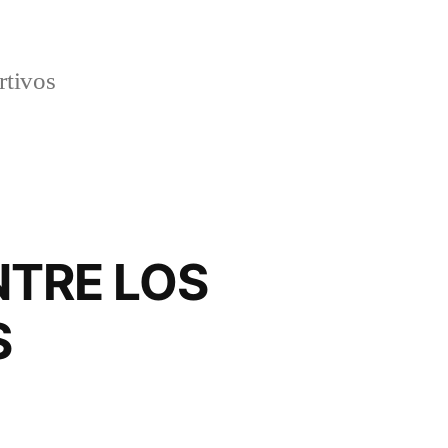
rtivos
NTRE LOS
S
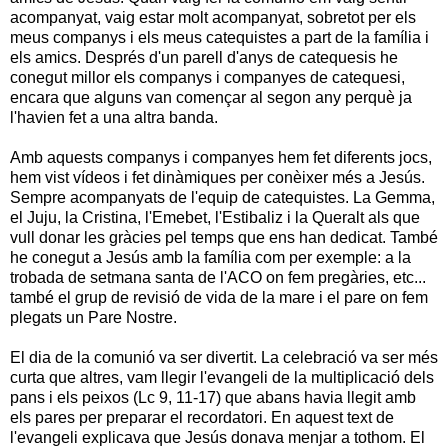
acompanyat, vaig estar molt acompanyat, sobretot per els
meus companys i els meus catequistes a part de la família i
els amics. Després d'un parell d'anys de catequesis he
conegut millor els companys i companyes de catequesi,
encara que alguns van començar al segon any perquè ja
l'havien fet a una altra banda.
Amb aquests companys i companyes hem fet diferents jocs,
hem vist vídeos i fet dinàmiques per conèixer més a Jesús.
Sempre acompanyats de l'equip de catequistes. La Gemma,
el Juju, la Cristina, l'Emebet, l'Estibaliz i la Queralt als que
vull donar les gràcies pel temps que ens han dedicat. També
he conegut a Jesús amb la família com per exemple: a la
trobada de setmana santa de l'ACO on fem pregàries, etc...
també el grup de revisió de vida de la mare i el pare on fem
plegats un Pare Nostre.
El dia de la comunió va ser divertit. La celebració va ser més
curta que altres, vam llegir l'evangeli de la multiplicació dels
pans i els peixos (Lc 9, 11-17) que abans havia llegit amb
els pares per preparar el recordatori. En aquest text de
l'evangeli explicava que Jesús donava menjar a tothom. El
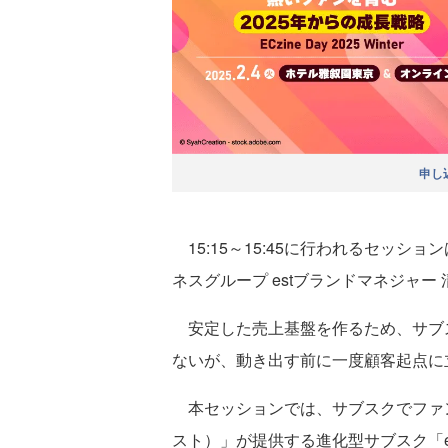
申し
15:15～15:45に行われるセッシ
ネスグループ estブランドマネジャー
安定した売上基盤を作るため、サブ
ないが、動き出す前に一度顧客起点に
本セッションでは、サブスクでファン
スト）」が提供する進化型サブスク「est 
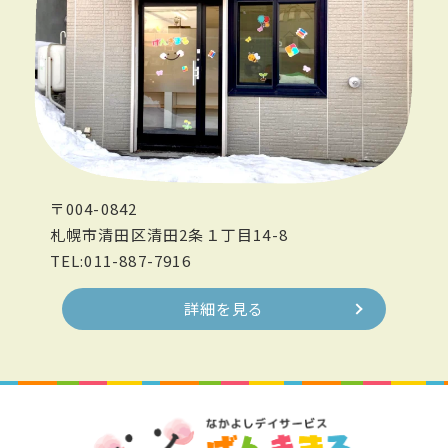
〒004-0842
札幌市清田区清田2条１丁目14-8
TEL:011-887-7916
詳細を見る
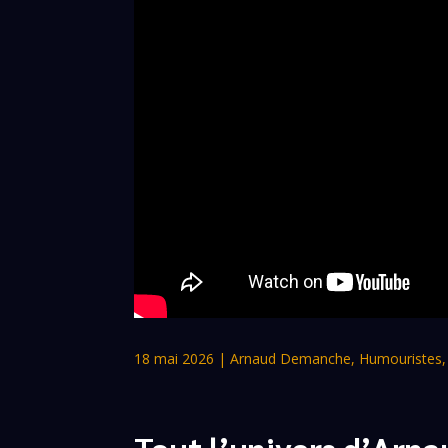
18 mai 2026
|
Arnaud Demanche
,
Humouristes
Tout l’univers d’Ar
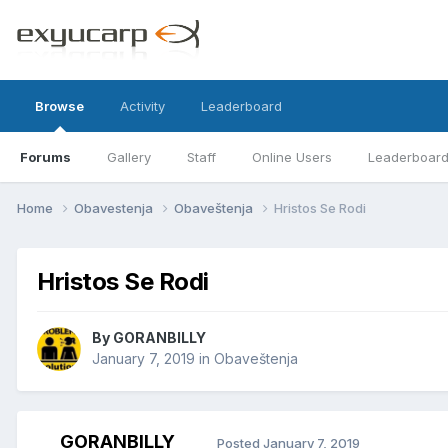
Browse
Activity
Leaderboard
Forums
Gallery
Staff
Online Users
Leaderboar
Home
Obavestenja
Obaveštenja
Hristos Se Rodi
Hristos Se Rodi
By
GORANBILLY
January 7, 2019
in
Obaveštenja
GORANBILLY
Posted
January 7, 2019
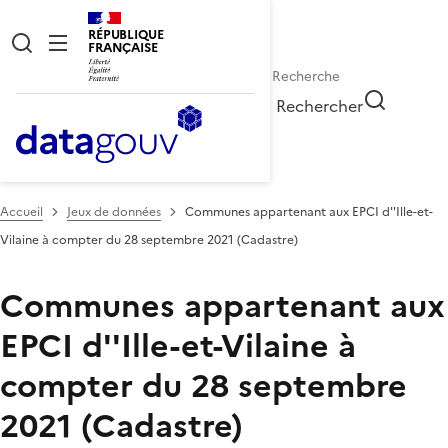
RÉPUBLIQUE
FRANÇAISE
Rechercher
Accueil
Jeux de données
Communes appartenant aux EPCI d''Ille-et-
Vilaine à compter du 28 septembre 2021 (Cadastre)
Communes appartenant aux
EPCI d''Ille-et-Vilaine à
compter du 28 septembre
2021 (Cadastre)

━━━━━━━━

-- Work request --
The material above must be reproduced line for line, with the images omitted.

-- Solution for this exercise --
rtivos
NTRE LOS
S
acompanyat, vaig estar molt acompanyat, sobretot per els
meus companys i els meus catequistes a part de la família i
els amics. Després d'un parell d'anys de catequesis he
conegut millor els companys i companyes de catequesi,
encara que alguns van començar al segon any perquè ja
l'havien fet a una altra banda.
Amb aquests companys i companyes hem fet diferents jocs,
hem vist vídeos i fet dinàmiques per conèixer més a Jesús.
Sempre acompanyats de l'equip de catequistes. La Gemma,
el Juju, la Cristina, l'Emebet, l'Estibaliz i la Queralt als que
vull donar les gràcies pel temps que ens han dedicat. També
he conegut a Jesús amb la família com per exemple: a la
trobada de setmana santa de l'ACO on fem pregàries, etc...
també el grup de revisió de vida de la mare i el pare on fem
plegats un Pare Nostre.
El dia de la comunió va ser divertit. La celebració va ser més
curta que altres, vam llegir l'evangeli de la multiplicació dels
pans i els peixos (Lc 9, 11-17) que abans havia llegit amb
els pares per preparar el recordatori. En aquest text de
l'evangeli explicava que Jesús donava menjar a tothom. El
申し
15:15～15:45に行われるセッシ
ネスグループ estブランドマネジャー
安定した売上基盤を作るため、サブ
ないが、動き出す前に一度顧客起点に
本セッションでは、サブスクでファン
スト）」が提供する進化型サブスク「est 
〒004-0842
札幌市清田区清田2条１丁目14-8
TEL:011-887-7916
詳細を見る
18 mai 2026
|
Arnaud Demanche
,
Humouristes
Tout l’univers d’Ar
Browse
Activity
Leaderboard
Forums
Gallery
Staff
Online Users
Leaderboar
Home
Obavestenja
Obaveštenja
Hristos Se Rodi
Hristos Se Rodi
By
GORANBILLY
January 7, 2019
in
Obaveštenja
GORANBILLY
Posted
January 7, 2019
RÉPUBLIQUE
FRANÇAISE
Rechercher
Accueil
Jeux de données
Communes appartenant aux EPCI d''Ille-et-
Vilaine à compter du 28 septembre 2021 (Cadastre)
Communes appartenant aux
EPCI d''Ille-et-Vilaine à
compter du 28 septembre
2021 (Cadastre)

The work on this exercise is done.